> [WORK REQUEST]: Your answer is every line of the material below in which the string "github" occurs.

> [DATA FOR THIS TASK]:
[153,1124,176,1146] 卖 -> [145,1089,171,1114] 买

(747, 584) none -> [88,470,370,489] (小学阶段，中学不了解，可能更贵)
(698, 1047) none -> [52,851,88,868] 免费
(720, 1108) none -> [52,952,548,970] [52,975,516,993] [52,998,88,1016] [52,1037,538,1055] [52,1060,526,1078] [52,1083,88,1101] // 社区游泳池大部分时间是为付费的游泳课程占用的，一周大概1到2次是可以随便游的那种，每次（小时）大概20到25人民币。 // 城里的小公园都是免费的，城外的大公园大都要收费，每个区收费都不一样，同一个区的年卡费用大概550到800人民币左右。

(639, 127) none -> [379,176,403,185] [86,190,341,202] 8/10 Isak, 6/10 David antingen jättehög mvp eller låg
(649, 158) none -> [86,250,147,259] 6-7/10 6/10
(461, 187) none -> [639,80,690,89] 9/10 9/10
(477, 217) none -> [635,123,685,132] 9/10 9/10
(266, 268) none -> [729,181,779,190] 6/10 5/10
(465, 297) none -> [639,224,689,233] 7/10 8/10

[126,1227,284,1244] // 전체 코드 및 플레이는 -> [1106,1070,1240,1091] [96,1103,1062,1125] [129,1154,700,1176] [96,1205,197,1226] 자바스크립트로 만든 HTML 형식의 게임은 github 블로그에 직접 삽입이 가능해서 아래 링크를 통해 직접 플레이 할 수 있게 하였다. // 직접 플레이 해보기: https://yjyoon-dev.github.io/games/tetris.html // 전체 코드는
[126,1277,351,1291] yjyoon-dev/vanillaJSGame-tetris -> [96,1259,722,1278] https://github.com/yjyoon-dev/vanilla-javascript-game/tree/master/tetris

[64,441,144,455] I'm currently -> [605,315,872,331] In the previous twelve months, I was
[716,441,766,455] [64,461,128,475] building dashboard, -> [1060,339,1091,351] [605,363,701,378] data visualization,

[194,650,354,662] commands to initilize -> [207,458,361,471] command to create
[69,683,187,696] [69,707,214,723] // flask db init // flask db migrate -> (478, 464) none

> [YOUR SOLUTION]:
[126,1227,284,1244] // 전체 코드 및 플레이는 -> [1106,1070,1240,1091] [96,1103,1062,1125] [129,1154,700,1176] [96,1205,197,1226] 자바스크립트로 만든 HTML 형식의 게임은 github 블로그에 직접 삽입이 가능해서 아래 링크를 통해 직접 플레이 할 수 있게 하였다. // 직접 플레이 해보기: https://yjyoon-dev.github.io/games/tetris.html // 전체 코드는
[126,1277,351,1291] yjyoon-dev/vanillaJSGame-tetris -> [96,1259,722,1278] https://github.com/yjyoon-dev/vanilla-javascript-game/tree/master/tetris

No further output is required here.